It’s 2025. Why Are Teachers Still Making Lessons Alone?

It’s 2025. Why Are Teachers Still Making Lessons Alone?

The Australian Productivity Commission has called for a national repository of lesson plans to help lift student outcomes and ease the strain on teachers. In a recent report, it argued that “fragmented and duplicated” efforts across schools are slowing educational progress, and that smarter lesson-sharing, especially supported by AI, could help reverse stagnating student results.

The proposal: create a central, AI-enhanced platform where teachers can upload, share, remix, and adapt lesson materials across the country. This isn’t just about efficiency it’s about equity. The Commission says such a system would benefit rural schools, reduce duplication, and support new teachers who are often left to reinvent the wheel.

You can read the full article from The Guardian here.


Reflection

A friend of mine just started teaching at a new school. She’s highly capable, energetic, and passionate, but is having to build nearly all her lesson materials from scratch. Every slide. Every worksheet. From zero.

She’s not alone. This siloed approach is baked into the culture of many schools. Teachers guard their Google Drives, departments vary wildly in what they support, and there’s no national system that helps connect dots between people doing the exact same job.

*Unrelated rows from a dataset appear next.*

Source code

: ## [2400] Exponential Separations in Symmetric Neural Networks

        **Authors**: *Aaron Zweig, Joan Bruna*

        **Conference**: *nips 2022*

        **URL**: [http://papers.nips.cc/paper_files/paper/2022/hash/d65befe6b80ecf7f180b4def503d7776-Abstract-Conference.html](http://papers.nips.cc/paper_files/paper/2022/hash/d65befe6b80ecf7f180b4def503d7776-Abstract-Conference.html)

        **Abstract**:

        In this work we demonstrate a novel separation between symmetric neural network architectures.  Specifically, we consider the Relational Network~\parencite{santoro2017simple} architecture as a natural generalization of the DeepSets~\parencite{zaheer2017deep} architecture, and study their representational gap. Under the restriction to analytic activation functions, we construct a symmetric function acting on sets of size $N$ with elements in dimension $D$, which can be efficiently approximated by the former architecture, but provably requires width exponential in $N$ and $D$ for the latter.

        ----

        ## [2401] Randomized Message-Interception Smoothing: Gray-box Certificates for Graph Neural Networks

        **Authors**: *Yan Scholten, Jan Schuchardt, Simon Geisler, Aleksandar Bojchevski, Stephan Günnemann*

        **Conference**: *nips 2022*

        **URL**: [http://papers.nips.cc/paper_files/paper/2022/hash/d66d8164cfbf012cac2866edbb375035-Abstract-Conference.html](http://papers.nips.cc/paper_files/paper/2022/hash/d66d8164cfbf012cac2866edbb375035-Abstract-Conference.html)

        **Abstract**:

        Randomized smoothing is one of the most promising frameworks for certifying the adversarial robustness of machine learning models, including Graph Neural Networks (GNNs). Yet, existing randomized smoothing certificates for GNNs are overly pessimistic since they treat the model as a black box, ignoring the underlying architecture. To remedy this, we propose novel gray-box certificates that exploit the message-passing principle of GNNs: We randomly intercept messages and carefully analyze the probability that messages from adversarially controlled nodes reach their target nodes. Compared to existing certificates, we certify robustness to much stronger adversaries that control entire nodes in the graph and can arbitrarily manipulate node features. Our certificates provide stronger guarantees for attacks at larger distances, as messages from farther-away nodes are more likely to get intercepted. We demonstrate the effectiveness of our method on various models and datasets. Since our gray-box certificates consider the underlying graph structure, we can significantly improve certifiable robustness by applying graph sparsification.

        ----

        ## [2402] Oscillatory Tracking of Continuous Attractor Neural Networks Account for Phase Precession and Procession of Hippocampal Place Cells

The Commission’s proposal is long overdue.

Imagine:

  • A shared pool of quality-vetted lessons
  • AI tools that adapt them to different states, year levels, or student needs
  • Peer feedback and rating systems
  • Easy integration with learning platforms

We don’t need every teacher to be a full-time instructional designer. We need them to be present. To build relationships. To teach, not just type.

It’s 2025. We’ve built AI tutors, chatbots, and automated grading. Surely we can build something that helps teachers stop drowning in duplicate work.